When the line containing "Studienämter/Zentrales Prüfungsamt" appears in the data below, begin copying there and stop only after the line containing "Publikationen".
Top of Records provided
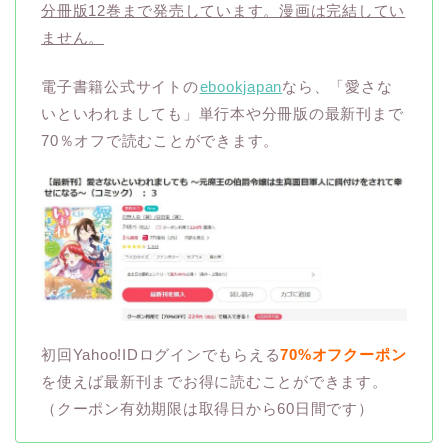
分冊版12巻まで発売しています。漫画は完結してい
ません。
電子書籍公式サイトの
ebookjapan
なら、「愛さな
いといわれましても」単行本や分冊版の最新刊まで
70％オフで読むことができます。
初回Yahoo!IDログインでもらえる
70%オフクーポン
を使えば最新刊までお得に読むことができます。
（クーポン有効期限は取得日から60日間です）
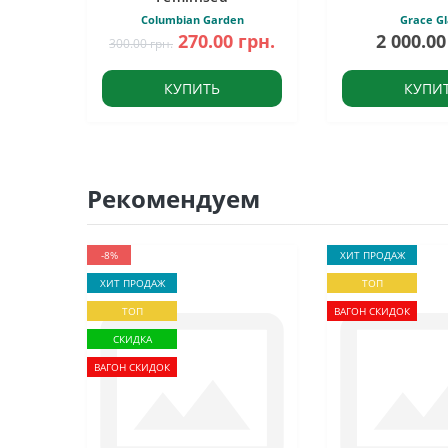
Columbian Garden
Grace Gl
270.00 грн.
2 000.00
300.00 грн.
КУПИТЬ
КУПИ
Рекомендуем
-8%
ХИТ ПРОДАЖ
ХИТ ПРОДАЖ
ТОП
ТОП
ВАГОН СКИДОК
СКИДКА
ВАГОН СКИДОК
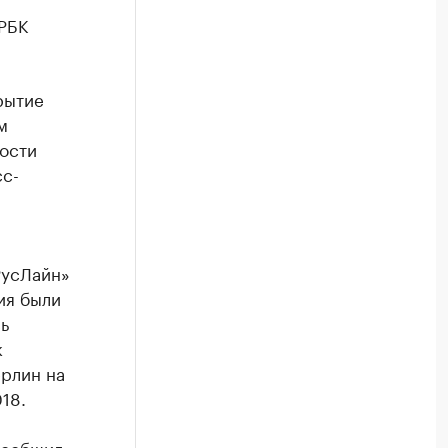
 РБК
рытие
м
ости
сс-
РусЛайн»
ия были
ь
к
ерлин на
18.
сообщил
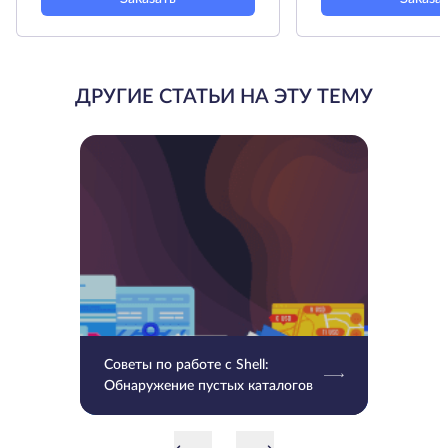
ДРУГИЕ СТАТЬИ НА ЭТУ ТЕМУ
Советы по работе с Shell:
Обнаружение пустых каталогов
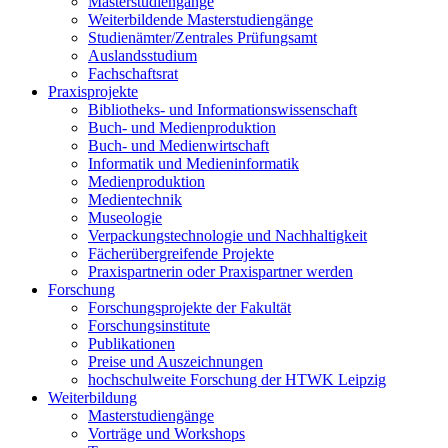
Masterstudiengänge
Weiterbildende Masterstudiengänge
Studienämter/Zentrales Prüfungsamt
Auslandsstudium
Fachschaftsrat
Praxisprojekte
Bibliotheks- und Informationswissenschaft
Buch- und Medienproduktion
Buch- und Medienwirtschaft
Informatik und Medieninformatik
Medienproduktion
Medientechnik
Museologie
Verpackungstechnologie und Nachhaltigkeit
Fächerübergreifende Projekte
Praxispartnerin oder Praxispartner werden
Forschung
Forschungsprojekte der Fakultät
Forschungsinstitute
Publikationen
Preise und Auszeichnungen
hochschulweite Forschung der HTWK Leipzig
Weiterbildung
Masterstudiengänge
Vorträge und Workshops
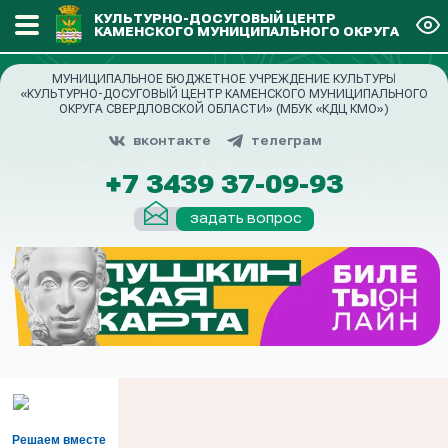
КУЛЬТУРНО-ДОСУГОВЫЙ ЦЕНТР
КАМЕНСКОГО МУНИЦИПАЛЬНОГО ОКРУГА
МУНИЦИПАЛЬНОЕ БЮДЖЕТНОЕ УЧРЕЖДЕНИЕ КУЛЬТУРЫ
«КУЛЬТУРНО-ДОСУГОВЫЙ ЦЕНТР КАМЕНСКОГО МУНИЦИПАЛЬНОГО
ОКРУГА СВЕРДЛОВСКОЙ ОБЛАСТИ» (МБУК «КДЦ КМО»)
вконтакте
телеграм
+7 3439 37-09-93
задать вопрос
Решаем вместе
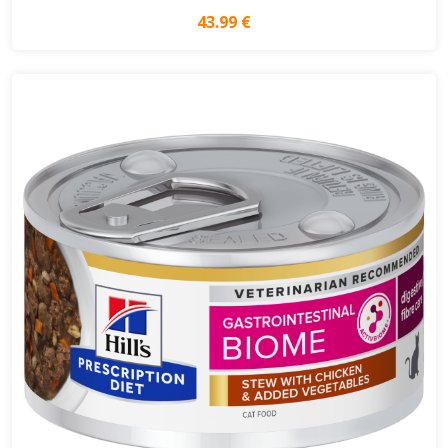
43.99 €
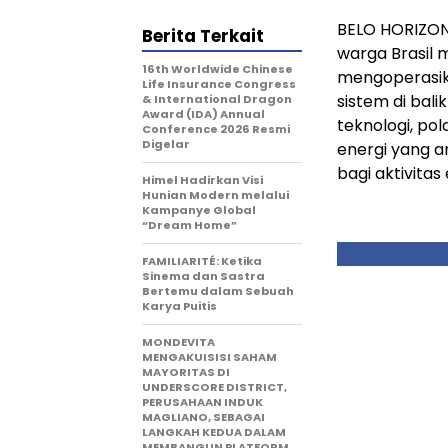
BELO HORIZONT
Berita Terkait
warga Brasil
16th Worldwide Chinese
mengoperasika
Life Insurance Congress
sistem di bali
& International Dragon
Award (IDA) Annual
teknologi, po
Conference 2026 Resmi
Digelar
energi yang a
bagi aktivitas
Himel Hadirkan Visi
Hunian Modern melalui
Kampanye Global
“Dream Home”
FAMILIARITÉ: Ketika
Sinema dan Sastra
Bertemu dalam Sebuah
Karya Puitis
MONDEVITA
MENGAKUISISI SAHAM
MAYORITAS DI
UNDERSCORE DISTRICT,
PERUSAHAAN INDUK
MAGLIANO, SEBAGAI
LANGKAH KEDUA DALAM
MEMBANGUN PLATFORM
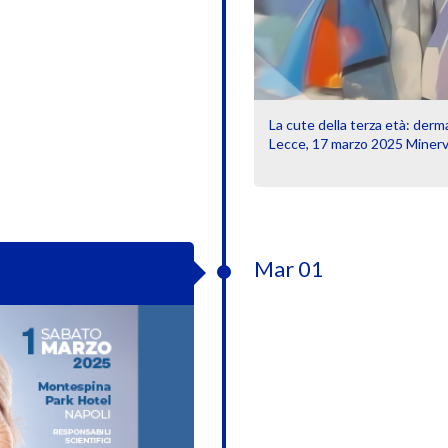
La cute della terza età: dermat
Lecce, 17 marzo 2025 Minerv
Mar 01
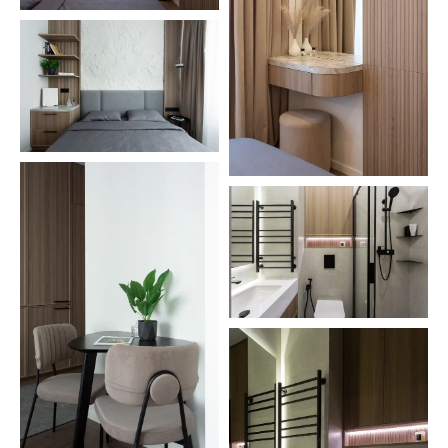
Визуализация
Bottom of Records provided
Top of Records provided
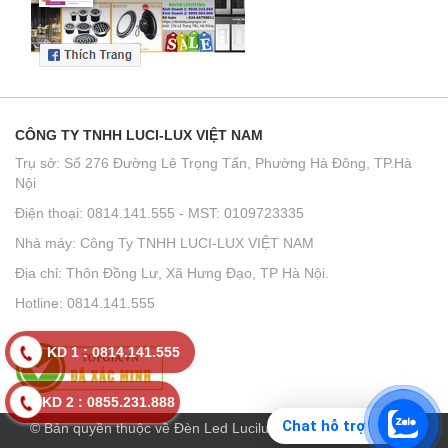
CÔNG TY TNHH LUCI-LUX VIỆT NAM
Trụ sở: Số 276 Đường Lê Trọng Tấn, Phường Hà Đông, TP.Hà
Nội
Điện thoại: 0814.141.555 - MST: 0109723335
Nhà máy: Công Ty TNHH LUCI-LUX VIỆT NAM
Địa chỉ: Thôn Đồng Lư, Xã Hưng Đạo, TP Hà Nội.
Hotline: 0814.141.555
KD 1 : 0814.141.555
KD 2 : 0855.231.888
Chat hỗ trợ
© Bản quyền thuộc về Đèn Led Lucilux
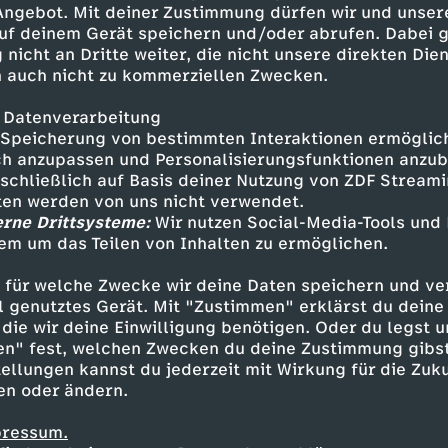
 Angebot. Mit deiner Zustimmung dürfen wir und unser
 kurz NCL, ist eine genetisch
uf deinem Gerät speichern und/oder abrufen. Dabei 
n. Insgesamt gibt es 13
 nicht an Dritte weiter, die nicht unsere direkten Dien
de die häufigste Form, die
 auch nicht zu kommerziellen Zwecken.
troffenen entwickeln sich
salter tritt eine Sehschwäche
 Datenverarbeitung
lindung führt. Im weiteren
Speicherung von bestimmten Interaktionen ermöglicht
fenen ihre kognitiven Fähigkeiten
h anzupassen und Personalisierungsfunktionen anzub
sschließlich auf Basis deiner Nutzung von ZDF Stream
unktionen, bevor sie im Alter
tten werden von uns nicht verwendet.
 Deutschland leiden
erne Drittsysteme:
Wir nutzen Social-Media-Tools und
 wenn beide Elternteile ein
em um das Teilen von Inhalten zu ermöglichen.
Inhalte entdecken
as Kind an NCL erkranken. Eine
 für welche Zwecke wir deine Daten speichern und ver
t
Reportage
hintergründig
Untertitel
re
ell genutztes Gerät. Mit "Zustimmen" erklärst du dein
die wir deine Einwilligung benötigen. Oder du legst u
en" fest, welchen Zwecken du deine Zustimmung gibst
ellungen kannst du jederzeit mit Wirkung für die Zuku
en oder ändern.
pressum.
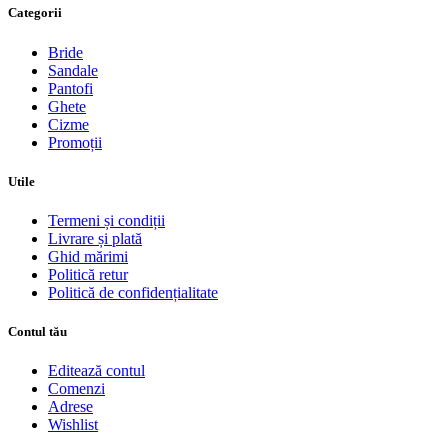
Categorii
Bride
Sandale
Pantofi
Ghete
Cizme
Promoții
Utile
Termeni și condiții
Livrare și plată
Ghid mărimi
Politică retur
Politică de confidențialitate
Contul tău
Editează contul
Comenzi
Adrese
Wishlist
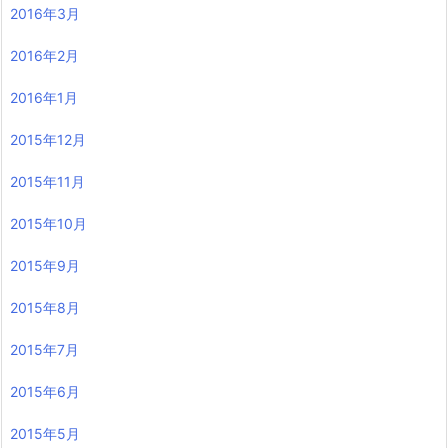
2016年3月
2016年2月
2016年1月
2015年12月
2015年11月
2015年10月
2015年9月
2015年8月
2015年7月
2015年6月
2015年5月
Bottom of Records provided
- Problem solution
Studienämter/Zentrales Prüfungsamt
Auslandsstudium
Fachschaftsrat
Praxisprojekte
Bibliotheks- und Informationswissenschaft
Buch- und Medienproduktion
Buch- und Medienwirtschaft
Informatik und Medieninformatik
Medienproduktion
Medientechnik
Museologie
Verpackungstechnologie und Nachhaltigkeit
Fächerübergreifende Projekte
Praxispartnerin oder Praxispartner werden
Forschung
Forschungsprojekte der Fakultät
Forschungsinstitute
Publikationen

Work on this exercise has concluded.